- Power type: Electric
- Builder: ALCO/Westinghouse
- Build date: 1924–1925
- Total produced: 4
- Configuration:: ​
- • AAR: (1-D-1)+(1-D-1)
- Gauge: 4 ft 8+1⁄2 in (1,435 mm)
- Loco weight: 414 short tons (376 t)
- Electric system/s: 11 kV 25 Hz AC
- Current pickup(s): Pantograph
- Power output: 4,750 horsepower (3,540 kW)
- Scrapped: 1950
- Disposition: All scrapped

= Norfolk and Western LC-2 Class =

The N&W LC-2 was a class of boxcab electric locomotives built by Westinghouse and the American Locomotive Company (ALCO) for the Norfolk and Western Railway. ALCO and Westinghouse built four locomotives in 1924–1925 for use on the Elkhorn Grade. They were retired and scrapped in 1950 when the N&W discontinued electric operations.

== Design ==
The LC-2 was an improved version of the N&W LC-1, which Westinghouse, with Baldwin, had built for the N&W in 1914–1915. The locomotives were a third more powerful than their predecessors.

== History ==
After World War I the N&W extended electrification on the Elkhorn Grade to a total of 52 mi and required additional electric power to handle demand.

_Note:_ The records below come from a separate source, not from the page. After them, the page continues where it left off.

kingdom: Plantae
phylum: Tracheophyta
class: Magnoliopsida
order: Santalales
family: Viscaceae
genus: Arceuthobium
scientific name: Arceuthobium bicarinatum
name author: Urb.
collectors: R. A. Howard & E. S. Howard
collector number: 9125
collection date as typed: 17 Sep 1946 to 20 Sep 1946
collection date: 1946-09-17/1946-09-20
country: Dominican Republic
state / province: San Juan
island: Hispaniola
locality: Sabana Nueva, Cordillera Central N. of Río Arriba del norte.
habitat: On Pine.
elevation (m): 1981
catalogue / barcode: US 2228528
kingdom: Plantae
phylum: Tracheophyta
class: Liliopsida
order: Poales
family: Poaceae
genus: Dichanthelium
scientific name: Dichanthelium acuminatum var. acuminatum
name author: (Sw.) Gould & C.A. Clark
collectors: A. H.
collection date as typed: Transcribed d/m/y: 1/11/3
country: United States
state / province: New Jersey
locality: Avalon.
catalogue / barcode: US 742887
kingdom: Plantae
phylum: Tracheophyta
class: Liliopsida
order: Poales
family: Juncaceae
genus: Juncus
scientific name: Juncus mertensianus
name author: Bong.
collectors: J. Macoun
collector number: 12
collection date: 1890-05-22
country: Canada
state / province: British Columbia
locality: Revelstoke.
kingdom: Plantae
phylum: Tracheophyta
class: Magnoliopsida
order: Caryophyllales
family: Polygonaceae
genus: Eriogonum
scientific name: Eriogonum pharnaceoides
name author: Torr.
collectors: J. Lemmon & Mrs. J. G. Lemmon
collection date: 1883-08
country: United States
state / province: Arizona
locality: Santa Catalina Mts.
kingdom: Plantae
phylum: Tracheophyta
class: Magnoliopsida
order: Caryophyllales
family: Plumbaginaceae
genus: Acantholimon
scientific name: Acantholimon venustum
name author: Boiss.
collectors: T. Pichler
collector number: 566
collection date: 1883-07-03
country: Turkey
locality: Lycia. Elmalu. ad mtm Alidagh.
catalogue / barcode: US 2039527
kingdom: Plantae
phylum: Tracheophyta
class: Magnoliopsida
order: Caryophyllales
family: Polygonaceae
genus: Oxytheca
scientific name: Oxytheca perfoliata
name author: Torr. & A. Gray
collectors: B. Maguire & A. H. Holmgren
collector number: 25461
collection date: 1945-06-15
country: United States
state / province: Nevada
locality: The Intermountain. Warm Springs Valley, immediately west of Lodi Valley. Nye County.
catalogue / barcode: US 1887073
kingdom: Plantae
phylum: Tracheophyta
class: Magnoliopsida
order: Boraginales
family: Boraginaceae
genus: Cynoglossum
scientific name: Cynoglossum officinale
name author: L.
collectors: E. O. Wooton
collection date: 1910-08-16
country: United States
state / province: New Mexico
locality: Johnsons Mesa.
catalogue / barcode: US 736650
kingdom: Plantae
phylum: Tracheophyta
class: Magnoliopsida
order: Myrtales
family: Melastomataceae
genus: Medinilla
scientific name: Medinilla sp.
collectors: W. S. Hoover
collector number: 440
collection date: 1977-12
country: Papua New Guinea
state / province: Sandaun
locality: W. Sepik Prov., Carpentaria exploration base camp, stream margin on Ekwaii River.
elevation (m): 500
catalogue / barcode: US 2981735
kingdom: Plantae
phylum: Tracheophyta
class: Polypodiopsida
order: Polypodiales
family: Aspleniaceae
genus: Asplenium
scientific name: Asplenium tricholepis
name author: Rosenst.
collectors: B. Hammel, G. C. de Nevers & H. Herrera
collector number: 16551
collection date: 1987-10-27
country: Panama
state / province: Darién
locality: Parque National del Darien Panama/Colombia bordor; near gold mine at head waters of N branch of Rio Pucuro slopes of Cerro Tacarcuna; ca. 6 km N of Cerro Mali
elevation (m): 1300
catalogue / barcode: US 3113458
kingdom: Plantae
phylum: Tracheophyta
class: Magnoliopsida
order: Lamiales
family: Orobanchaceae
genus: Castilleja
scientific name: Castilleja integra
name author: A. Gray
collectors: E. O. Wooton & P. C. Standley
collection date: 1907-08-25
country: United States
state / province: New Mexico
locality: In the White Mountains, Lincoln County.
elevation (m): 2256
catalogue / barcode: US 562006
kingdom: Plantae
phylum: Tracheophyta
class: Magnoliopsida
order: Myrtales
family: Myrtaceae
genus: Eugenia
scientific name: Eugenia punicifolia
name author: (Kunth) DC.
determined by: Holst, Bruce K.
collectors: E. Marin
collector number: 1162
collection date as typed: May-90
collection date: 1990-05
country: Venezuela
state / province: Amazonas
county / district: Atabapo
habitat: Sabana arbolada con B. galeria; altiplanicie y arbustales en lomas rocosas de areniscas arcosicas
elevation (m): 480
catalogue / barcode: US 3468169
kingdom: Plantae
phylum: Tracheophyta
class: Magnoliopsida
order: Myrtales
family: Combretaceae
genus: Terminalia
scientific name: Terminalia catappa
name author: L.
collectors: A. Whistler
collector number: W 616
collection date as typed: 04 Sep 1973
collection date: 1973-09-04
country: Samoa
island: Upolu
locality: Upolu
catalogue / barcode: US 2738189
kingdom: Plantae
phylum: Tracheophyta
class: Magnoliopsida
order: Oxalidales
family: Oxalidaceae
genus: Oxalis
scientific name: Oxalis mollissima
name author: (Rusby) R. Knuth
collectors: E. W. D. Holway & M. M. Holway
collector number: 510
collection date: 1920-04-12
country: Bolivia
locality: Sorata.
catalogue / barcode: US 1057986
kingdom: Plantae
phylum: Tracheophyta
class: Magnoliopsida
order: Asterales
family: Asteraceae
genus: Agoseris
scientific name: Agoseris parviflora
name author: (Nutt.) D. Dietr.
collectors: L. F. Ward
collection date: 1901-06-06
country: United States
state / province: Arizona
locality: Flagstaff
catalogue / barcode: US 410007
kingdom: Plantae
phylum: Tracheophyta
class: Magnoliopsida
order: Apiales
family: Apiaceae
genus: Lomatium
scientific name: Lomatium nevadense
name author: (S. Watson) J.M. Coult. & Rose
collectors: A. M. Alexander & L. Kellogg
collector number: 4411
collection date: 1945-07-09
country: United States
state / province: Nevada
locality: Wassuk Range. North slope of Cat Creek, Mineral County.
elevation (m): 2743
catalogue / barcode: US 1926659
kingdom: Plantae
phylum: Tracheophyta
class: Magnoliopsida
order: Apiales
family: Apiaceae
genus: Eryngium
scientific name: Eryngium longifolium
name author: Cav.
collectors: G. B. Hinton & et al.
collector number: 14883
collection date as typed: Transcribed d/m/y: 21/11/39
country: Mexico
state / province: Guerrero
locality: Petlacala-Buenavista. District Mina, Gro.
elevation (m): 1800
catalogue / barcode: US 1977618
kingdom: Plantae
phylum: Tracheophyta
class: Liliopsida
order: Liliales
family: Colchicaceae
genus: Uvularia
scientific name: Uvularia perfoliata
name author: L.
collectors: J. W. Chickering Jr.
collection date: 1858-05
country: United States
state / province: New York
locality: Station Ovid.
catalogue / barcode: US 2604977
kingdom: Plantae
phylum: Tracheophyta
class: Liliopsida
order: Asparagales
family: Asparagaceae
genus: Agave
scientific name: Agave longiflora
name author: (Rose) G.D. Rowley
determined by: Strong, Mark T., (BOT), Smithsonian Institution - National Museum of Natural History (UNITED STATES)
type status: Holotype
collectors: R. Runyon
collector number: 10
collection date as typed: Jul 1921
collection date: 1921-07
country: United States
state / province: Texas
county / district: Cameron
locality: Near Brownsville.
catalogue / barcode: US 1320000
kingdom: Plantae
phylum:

Westinghouse and ALCO delivered four LC-2s in 1924–1925, which the N&W operated alongside the older LC-1s. Following World War II the N&W bypassed the existing Elkhorn Tunnel with a new tunnel twice as long as the original, double-tracked, and on a gentler 1.4% grade. These improvements eliminated the need for electrification. On the opening of the new tunnel on June 26, 1950 the N&W retired the LC-2s.